The convergence is striking. Capable open models, easy deployment tools, powerful consumer hardware. All arriving the same week Anthropic cracks down on subscription usage. Developers are actively exploring alternatives to cloud AI dependency, and the tools to do it are suddenly everywhere.
Last one. Meta open-sourced ReproProver, AI agents that automatically formalize mathematics textbooks into verified proofs. Interesting because?
Multiple specialized agents, sketchers, provers, maintainers, and reviewers, coordinate to read textbook content and convert it into formally verified proofs in the Lean programming language. They share a file-system-based issue tracker and a central knowledge document. It's agentic AI applied to deeply intellectual work beyond just coding. If it scales, automating mathematical formalization could transform how mathematics is taught and verified.
Multi-agent systems doing real intellectual heavy lifting. That's where things are headed.
Saturday big picture. Anthropic charges more, Google gives away more, and developers reach for local alternatives. Marcus, what's the thread this week?

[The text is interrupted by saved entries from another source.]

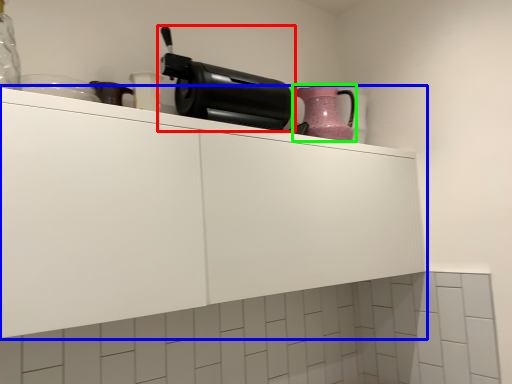
Question: Based on their relative distances, which object is farther from home appliance (highlighted by a red box)? Choose from cabinetry (highlighted by a blue box) and kitchen appliance (highlighted by a green box).

Choices:
 (A) cabinetry
 (B) kitchen appliance

Answer: (A)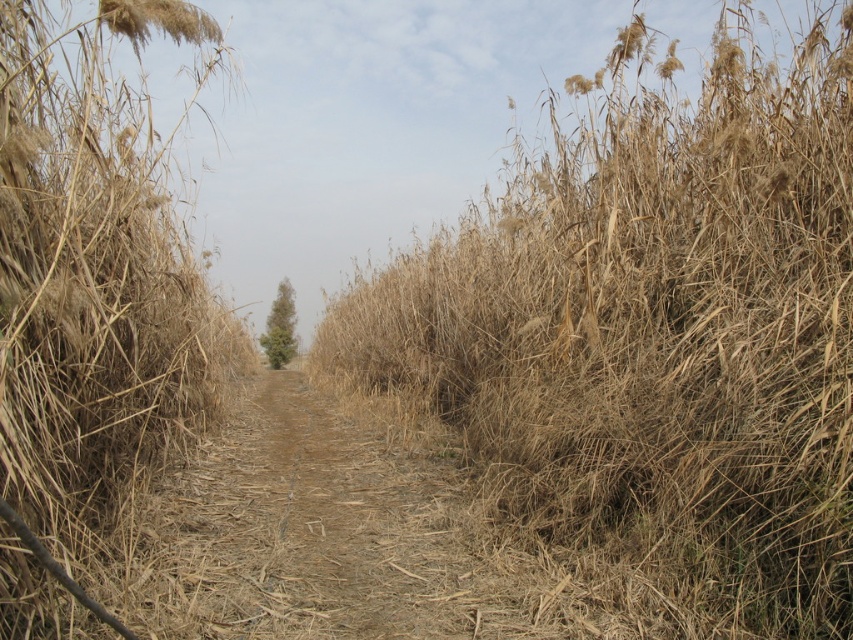
Who is more forward, (79, 134) or (291, 285)?

Point (79, 134) is more forward.

Is point (10, 349) farther from viewer compared to point (280, 324)?

That is False.

In order to click on dry straw at center in this screenshot , I will do `click(91, 275)`.

Is dry grass at center to the right of green leafy tree at center from the viewer's perspective?

Yes, dry grass at center is to the right of green leafy tree at center.

Who is shorter, dry grass at center or green leafy tree at center?

green leafy tree at center is shorter.

Is point (560, 310) positioned after point (281, 296)?

No, (560, 310) is in front of (281, 296).

Where is `dry grass at center`? The height and width of the screenshot is (640, 853). dry grass at center is located at coordinates (654, 339).

Between dry grass at center and dry straw at center, which one appears on the left side from the viewer's perspective?

dry straw at center is more to the left.

Is dry grass at center below dry straw at center?

Incorrect, dry grass at center is not positioned below dry straw at center.

What do you see at coordinates (654, 339) in the screenshot? I see `dry grass at center` at bounding box center [654, 339].

In order to click on dry grass at center in this screenshot , I will do `click(654, 339)`.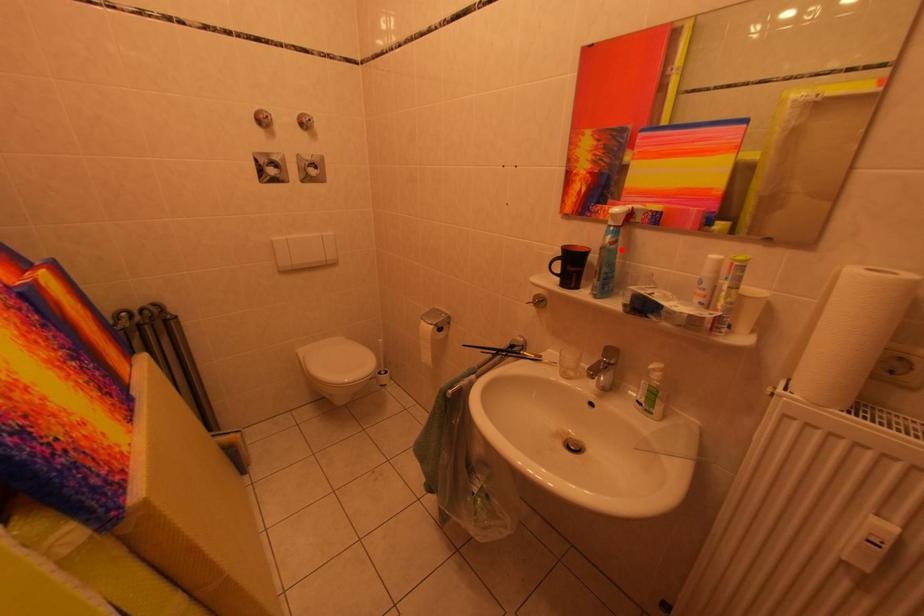
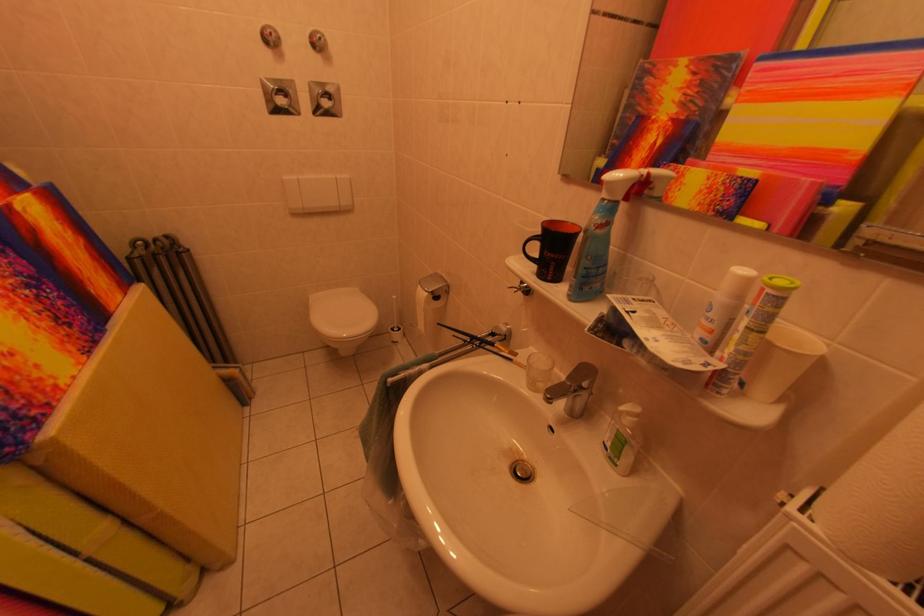
Find the pixel in the second image that matches the highlighted location in the first image.

(606, 235)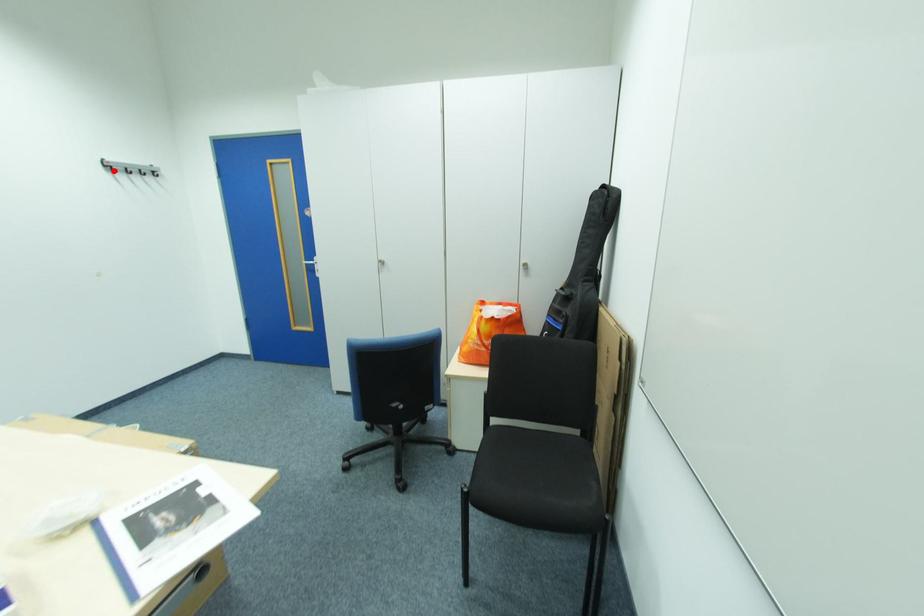
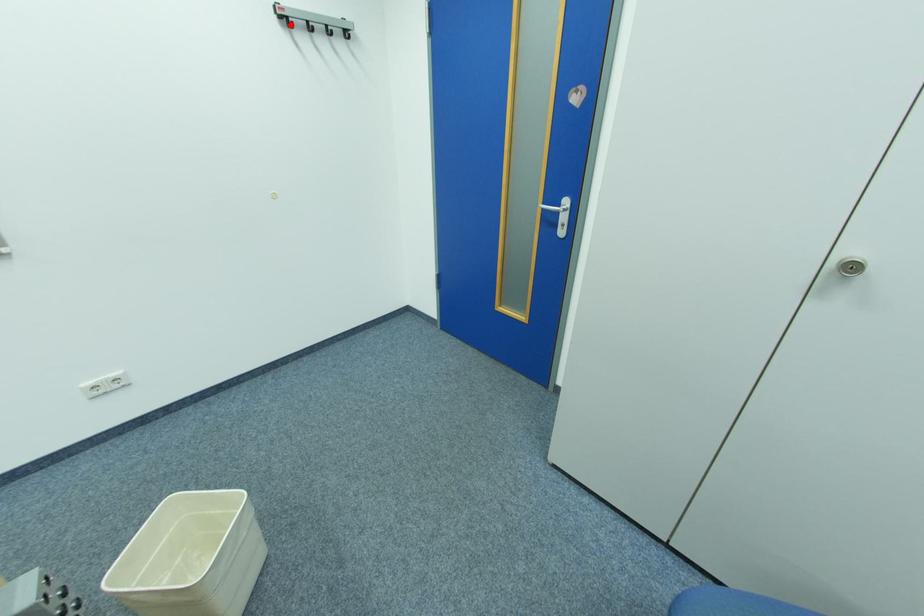
I am providing you with two images of the same scene from different viewpoints. A red point is marked on the first image and another point is marked on the second image. Are the points marked in image1 and image2 representing the same 3D position?

Yes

The economic model of cloud AI is fracturing in real time. Anthropic can't afford to subsidize heavy users. Google is weaponizing open-source to commoditize the competition. Apple ships capable models on every Mac for free. And the research says users who do rely on cloud AI aren't even thinking critically about the outputs. The industry is being squeezed from both ends. Costs are rising for providers, and free alternatives are multiplying for users. The companies that survive will be the ones offering something you genuinely cannot run locally. Everything else is heading toward commodity pricing or zero.
And in the middle of all that, humans are forgetting how to think for themselves.
Which might be the most important story we covered today. All the economics in the world don't matter if we're building tools that make us less capable of using them wisely.
That's your AI in 15 for Saturday, April 4, 2026. See you Monday.